Date of Award

Summer 2018

Document Type


Degree Name

Master of Science (MS)



First Advisor

Donate-Bartfield, Evelyn

Second Advisor

Liu, Dawei

Third Advisor

Ahuja, Bhoomika


Patients and parents in dentistry often do not remember important information disclosed during the informed consent process, so improvement in the delivery of information is needed. This study explored the effect of an emailed narrated instructional PowerPoint on the immediate vs. delayed recall and comprehension of informed consent information in orthodontics. Thirty-two subjects were recruited from a university and private practice orthodontic clinic.
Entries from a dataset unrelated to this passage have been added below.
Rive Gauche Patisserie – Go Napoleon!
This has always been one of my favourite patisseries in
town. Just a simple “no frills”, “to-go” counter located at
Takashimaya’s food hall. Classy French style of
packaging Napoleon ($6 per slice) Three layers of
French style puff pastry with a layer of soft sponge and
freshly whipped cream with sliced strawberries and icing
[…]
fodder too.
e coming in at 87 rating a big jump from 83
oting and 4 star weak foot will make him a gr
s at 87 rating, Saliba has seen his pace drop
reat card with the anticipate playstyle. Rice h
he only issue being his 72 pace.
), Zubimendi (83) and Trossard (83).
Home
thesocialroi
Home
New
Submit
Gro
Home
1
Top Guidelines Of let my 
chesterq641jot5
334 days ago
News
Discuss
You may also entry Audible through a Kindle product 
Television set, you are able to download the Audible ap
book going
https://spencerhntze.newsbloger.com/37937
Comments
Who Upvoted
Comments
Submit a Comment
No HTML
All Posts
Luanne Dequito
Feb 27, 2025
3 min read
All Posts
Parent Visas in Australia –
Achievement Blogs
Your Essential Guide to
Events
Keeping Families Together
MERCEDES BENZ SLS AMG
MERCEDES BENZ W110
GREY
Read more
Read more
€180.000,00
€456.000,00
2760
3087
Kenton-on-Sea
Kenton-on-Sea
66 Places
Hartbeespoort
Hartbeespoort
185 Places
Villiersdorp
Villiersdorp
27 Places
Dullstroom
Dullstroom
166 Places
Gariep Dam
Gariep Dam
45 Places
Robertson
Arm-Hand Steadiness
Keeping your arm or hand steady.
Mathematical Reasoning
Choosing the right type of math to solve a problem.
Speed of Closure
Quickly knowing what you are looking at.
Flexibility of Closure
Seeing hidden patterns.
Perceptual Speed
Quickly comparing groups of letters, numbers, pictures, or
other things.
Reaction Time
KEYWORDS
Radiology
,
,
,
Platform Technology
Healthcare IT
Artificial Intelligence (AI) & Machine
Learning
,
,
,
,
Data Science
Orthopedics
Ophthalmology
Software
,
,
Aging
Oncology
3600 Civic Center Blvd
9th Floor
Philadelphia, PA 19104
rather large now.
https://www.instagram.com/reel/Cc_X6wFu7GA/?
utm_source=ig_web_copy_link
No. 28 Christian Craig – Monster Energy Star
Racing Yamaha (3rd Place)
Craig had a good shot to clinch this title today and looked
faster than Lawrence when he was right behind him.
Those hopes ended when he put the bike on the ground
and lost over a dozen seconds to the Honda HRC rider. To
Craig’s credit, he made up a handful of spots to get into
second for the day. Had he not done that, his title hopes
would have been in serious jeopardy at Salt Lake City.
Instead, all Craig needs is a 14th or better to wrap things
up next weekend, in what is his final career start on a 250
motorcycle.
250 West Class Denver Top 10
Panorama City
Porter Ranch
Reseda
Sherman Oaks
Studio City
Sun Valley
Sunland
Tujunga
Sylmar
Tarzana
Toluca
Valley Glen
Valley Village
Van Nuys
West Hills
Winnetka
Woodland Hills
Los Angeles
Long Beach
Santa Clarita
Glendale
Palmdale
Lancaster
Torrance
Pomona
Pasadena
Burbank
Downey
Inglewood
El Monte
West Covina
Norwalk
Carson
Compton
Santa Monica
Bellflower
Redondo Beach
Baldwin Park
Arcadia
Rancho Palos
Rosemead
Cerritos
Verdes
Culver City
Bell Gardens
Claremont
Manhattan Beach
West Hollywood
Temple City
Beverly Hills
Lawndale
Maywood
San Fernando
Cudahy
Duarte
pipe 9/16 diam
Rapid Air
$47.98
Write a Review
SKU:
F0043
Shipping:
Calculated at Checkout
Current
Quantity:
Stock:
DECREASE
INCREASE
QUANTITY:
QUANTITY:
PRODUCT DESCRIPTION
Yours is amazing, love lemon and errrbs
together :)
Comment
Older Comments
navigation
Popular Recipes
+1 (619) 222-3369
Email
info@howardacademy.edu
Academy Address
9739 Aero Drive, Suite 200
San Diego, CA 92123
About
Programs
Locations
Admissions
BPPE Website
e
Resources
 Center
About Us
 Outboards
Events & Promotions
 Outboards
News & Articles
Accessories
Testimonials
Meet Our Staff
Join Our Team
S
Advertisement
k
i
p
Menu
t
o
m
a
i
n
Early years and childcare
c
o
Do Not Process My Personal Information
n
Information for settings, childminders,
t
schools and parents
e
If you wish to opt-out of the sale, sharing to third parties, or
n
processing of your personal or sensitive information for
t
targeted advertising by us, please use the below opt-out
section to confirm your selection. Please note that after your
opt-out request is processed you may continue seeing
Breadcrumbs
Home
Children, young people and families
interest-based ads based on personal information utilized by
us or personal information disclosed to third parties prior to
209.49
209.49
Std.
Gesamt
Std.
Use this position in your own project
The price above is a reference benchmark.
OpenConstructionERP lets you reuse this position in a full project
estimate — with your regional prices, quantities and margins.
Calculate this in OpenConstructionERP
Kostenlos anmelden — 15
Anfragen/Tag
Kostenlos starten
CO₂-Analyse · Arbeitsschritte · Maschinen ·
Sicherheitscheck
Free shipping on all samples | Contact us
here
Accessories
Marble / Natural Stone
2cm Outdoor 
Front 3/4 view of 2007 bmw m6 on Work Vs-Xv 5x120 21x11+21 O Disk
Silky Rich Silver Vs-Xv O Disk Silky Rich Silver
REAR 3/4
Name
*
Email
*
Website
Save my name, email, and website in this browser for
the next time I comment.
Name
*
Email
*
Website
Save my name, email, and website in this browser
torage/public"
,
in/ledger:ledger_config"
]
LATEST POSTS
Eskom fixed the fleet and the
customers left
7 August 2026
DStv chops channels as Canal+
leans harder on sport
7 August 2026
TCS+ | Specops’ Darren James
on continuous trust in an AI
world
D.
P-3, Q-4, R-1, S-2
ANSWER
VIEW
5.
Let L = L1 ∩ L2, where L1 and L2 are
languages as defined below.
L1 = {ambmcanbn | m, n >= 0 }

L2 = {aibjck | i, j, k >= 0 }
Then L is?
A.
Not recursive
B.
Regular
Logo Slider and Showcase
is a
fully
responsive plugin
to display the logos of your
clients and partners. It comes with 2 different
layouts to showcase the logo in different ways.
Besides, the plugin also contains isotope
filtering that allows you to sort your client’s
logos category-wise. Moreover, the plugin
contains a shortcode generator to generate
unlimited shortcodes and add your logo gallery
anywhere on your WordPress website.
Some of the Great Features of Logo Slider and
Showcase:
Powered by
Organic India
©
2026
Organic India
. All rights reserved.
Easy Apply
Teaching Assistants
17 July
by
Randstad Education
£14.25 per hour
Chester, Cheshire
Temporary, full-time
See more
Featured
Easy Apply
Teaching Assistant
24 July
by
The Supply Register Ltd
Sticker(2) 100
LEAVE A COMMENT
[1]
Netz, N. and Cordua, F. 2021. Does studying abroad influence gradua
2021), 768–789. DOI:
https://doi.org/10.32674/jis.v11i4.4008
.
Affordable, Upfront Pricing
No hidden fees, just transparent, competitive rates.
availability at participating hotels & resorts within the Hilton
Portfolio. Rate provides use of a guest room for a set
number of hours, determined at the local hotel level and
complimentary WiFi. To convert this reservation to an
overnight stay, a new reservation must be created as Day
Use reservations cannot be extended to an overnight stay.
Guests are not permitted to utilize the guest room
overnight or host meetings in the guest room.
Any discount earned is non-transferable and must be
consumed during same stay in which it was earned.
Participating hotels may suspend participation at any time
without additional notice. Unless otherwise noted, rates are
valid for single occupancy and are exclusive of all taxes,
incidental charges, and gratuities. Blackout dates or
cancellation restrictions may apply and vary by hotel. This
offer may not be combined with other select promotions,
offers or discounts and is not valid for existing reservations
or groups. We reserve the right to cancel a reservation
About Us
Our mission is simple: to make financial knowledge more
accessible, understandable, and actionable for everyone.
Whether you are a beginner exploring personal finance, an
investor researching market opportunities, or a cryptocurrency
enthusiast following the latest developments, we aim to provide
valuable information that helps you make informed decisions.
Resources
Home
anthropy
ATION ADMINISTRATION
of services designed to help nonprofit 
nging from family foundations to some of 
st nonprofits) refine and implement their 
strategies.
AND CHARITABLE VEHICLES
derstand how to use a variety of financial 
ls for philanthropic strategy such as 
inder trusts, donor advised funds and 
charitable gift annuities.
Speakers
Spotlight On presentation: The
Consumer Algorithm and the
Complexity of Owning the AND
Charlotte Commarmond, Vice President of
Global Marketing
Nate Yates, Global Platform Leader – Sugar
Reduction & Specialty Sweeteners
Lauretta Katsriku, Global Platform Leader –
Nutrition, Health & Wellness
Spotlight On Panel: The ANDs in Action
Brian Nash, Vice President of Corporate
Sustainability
At the initial visit, subjects were alternately assigned to one of two groups and were presented with a mock orthodontic treatment plan and informed consent presentation for a pretend patient. Immediately following the presentation, the subjects’ verbal recall and comprehension of information required for informed consent was assessed. Within 24 hours, subjects in the treatment group were emailed an informational PowerPoint video reinforcing information about the treatment plan and risks and benefits of treatment, while the remaining participants did not receive additional information. A week after the initial meeting, all subjects were contacted by phone and the assessment they received at the initial visit was readministered. A statistically significant interaction was found between the effects of the PowerPoint and the time of patient recall. Those subjects who received the PowerPoint video were more likely to recall and comprehend the treatment plan and informed consent information seven days following the initial visit than did participants who had not received the adjunct material. Additionally, for the subjects who received the PowerPoint, there was a statistically significant improvement in recall and comprehension of the factors that would increase orthodontic treatment time beyond the original estimate. All subjects within the study recalled and comprehended that orthodontic treatment results are not guaranteed for life. Few studies have examined the retention of informed consent material in orthodontics beyond the initial visit, and the present results are consistent with the need for improvement of this process. With the use of an emailed home informational video reviewing treatment plan and informed consent information, delayed recall and comprehension in orthodontics can be improved. By improving the parent’s recall and comprehension, a higher quality of care can be delivered in orthodontics.